### [Source material]
○ ○ ○

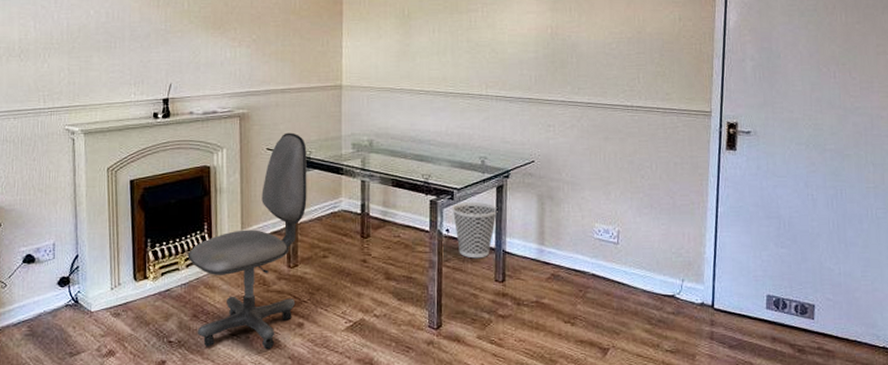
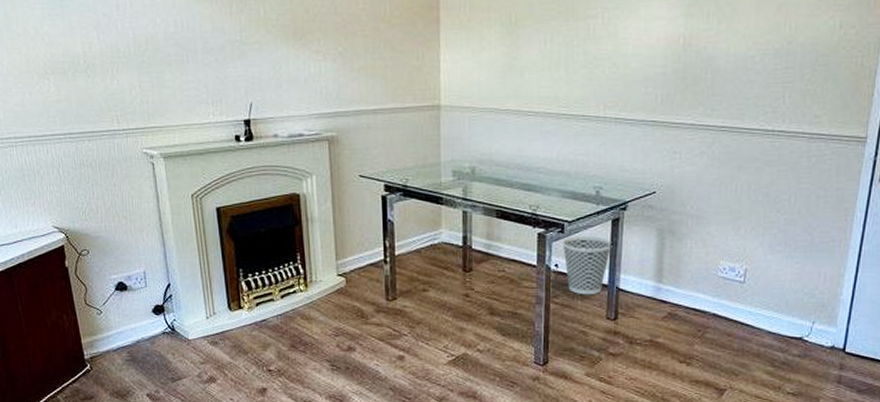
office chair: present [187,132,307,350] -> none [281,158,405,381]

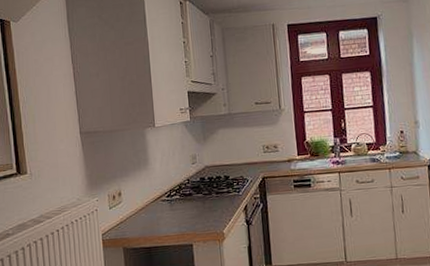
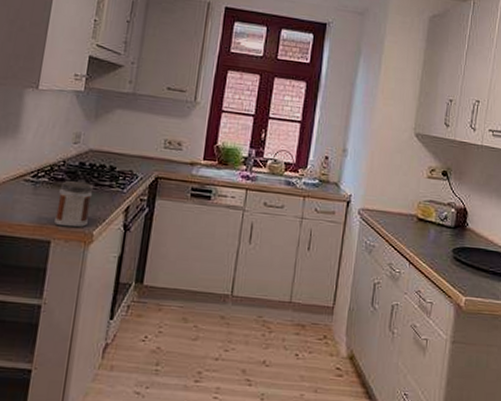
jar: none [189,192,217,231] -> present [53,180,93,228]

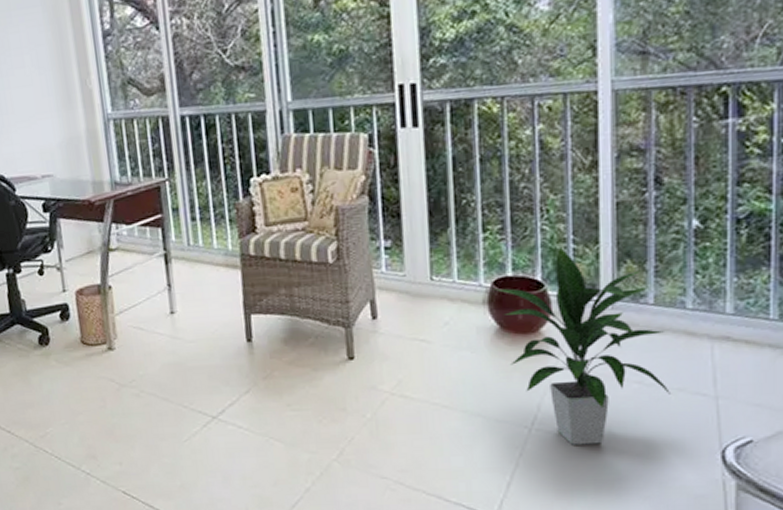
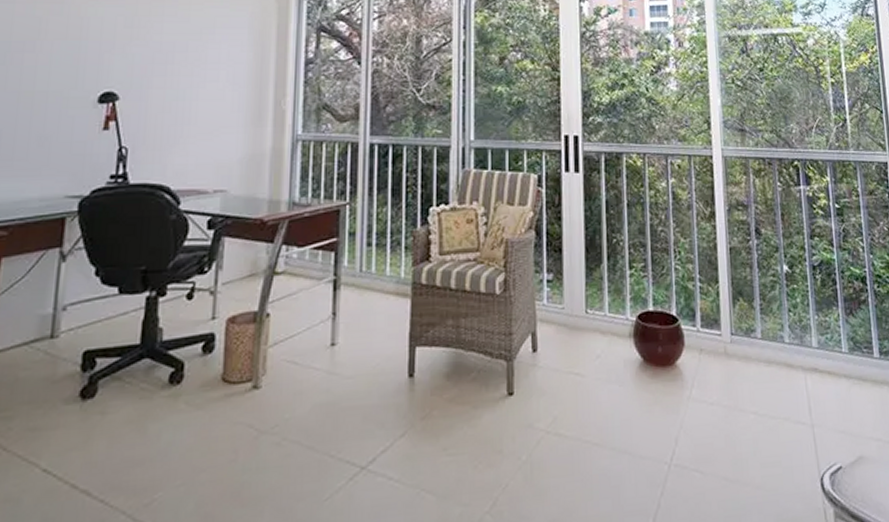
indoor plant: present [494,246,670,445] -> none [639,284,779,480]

○ ○ ○

Copy exactly the lines from the line holding "jar: none [189,192,217,231]" to the final line of the listing, and leave the pictures out.

jar: none [189,192,217,231] -> present [53,180,93,228]

indoor plant: present [494,246,670,445] -> none [639,284,779,480]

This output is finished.